[What is needed]
Convert the text lines of all the entries below into a single JSON list of strings, with one string per line and no strings for blank lines. Leave the pictures out of the answer.

[Supplied data]
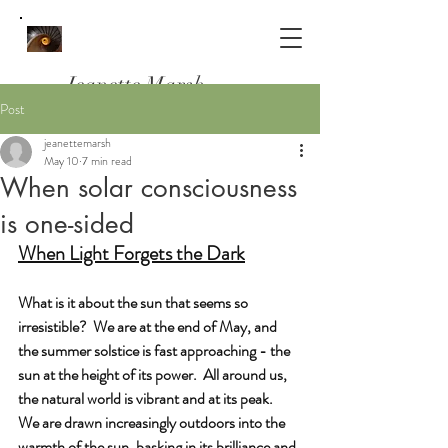
Jeanette Marsh
Post
Psychotherapist, Counsellor & Clinical
jeanettemarsh
Supervisor
May 10
7 min read
Working in South Woodford, E18
When solar consciousness
and Online
is one-sided
When Light Forgets the Dark
What is it about the sun that seems so 
irresistible?  We are at the end of May, and 
the summer solstice is fast approaching - the 
sun at the height of its power.  All around us, 
the natural world is vibrant and at its peak.  
We are drawn increasingly outdoors into the 
warmth of the sun, basking in its brilliance and 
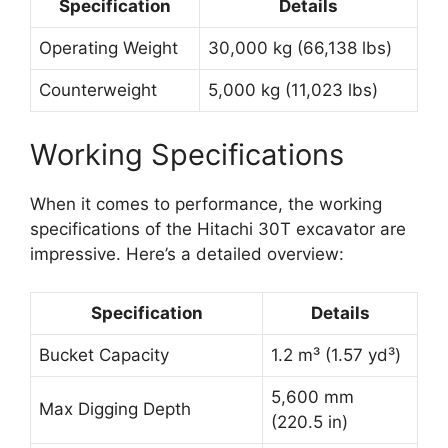
Specification
Details
Operating Weight
30,000 kg (66,138 lbs)
Counterweight
5,000 kg (11,023 lbs)
Working Specifications
When it comes to performance, the working
specifications of the Hitachi 30T excavator are
impressive. Here’s a detailed overview:
Specification
Details
Bucket Capacity
1.2 m³ (1.57 yd³)
5,600 mm
Max Digging Depth
(220.5 in)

[Task answer]
[
  "Jeanette Marsh",
  "Post",
  "Psychotherapist, Counsellor & Clinical",
  "jeanettemarsh",
  "Supervisor",
  "May 10",
  "7 min read",
  "Working in South Woodford, E18",
  "When solar consciousness",
  "and Online",
  "is one-sided",
  "When Light Forgets the Dark",
  "What is it about the sun that seems so ",
  "irresistible?  We are at the end of May, and ",
  "the summer solstice is fast approaching - the ",
  "sun at the height of its power.  All around us, ",
  "the natural world is vibrant and at its peak.  ",
  "We are drawn increasingly outdoors into the ",
  "warmth of the sun, basking in its brilliance and ",
  "Specification",
  "Details",
  "Operating Weight",
  "30,000 kg (66,138 lbs)",
  "Counterweight",
  "5,000 kg (11,023 lbs)",
  "Working Specifications",
  "When it comes to performance, the working",
  "specifications of the Hitachi 30T excavator are",
  "impressive. Here’s a detailed overview:",
  "Specification",
  "Details",
  "Bucket Capacity",
  "1.2 m³ (1.57 yd³)",
  "5,600 mm",
  "Max Digging Depth",
  "(220.5 in)"
]